* **TASK ITEM A**:
In the abstract on doxorubicin and phytochemicals for leukaemia, substitute "plate reader" for "flow cytometer" and write out the part from "CyQuant proliferation assay" up to and including "in treating AML.".
* **TASK ITEM B**:
In the abstract on doxorubicin and phytochemicals for leukaemia, which phase of cell cycle arrest did all the combinations studied induce?

* **GIVEN PASSAGE**:
========
Doxorubicin combined with phytochemicals as pro-apototic agents and potential protein kinase inhibitors for the treatment of Acute Myeloid Leukaemia
Session type: Proffered paper sessions
Theme: Diagnosis and therapy
Leukaemia is a blood cancer with mutations of tyrosine kinases which are signalling molecules involoved in nearly every cancer. Leukemia is classified as myeloid or lymphoid leukaemia, each of which can be identified as acute leukaemia such as the acute myeloid leukaemia (AML) or chronic leukaemia such as the chronic myeloid leukaemia (CML) depending on the developing process. Kinases are crucial in controling metabolism, cell division, transcription and programmed cell death. Mutations in tyrosine kinases are well known to relate with cancer development and progression. A tyrosine kinase inhibitor, imatinib (Gleevec ST1571), has been successfully used in treating CML by selectively targeting genetically altered tyrosine kinase. However, due to the complexity and the high frequency of the mutations identified in AML, the success rates from commonly used tyrosine kinase inhibitors are low in comparison of CML. Phytochemicals for this study were selected after critical literature review. The aim of this study is to investigate in vitro, the effect of phytochemicals, α-mangostin, gallic acid and vitamin C, singly and in combination with doxorubicin (DOX) as pro-apoptotic agents and potential protein kinase inhibitors in AML cell line MOLM13.
CyQuant proliferation assay was used to determine the effect of the test compounds on cell viability. Apoptosis and cell cycle assays were also conducted using a flow cytometer.
Results showed that α mangostin at concentration (≥20 µM) and two other compounds, gallic acid and vitamin C (≥15 µM) inhibited cell growth in a dose dependent manner. More apoptotic effects were observed when they were combined with Dox (1 µM). G2/M phase cell cycle arrest was induced by all combinations studied.
Further studies to explore the mechanism of effect by the combinations studied are on the way. Our findings may provide relevant information on potential kinase inhibitors in treating AML.
========
Stored data
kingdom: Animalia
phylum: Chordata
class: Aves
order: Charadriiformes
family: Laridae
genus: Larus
========
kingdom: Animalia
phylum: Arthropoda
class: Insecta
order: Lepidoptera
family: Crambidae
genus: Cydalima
========
* **EXERCISE RESPONSE A**:
CyQuant proliferation assay was used to determine the effect of the test compounds on cell viability. Apoptosis and cell cycle assays were also conducted using a plate reader.
Results showed that α mangostin at concentration (≥20 µM) and two other compounds, gallic acid and vitamin C (≥15 µM) inhibited cell growth in a dose dependent manner. More apoptotic effects were observed when they were combined with Dox (1 µM). G2/M phase cell cycle arrest was induced by all combinations studied.
Further studies to explore the mechanism of effect by the combinations studied are on the way. Our findings may provide relevant information on potential kinase inhibitors in treating AML.

* **EXERCISE RESPONSE B**:
G2/M phase.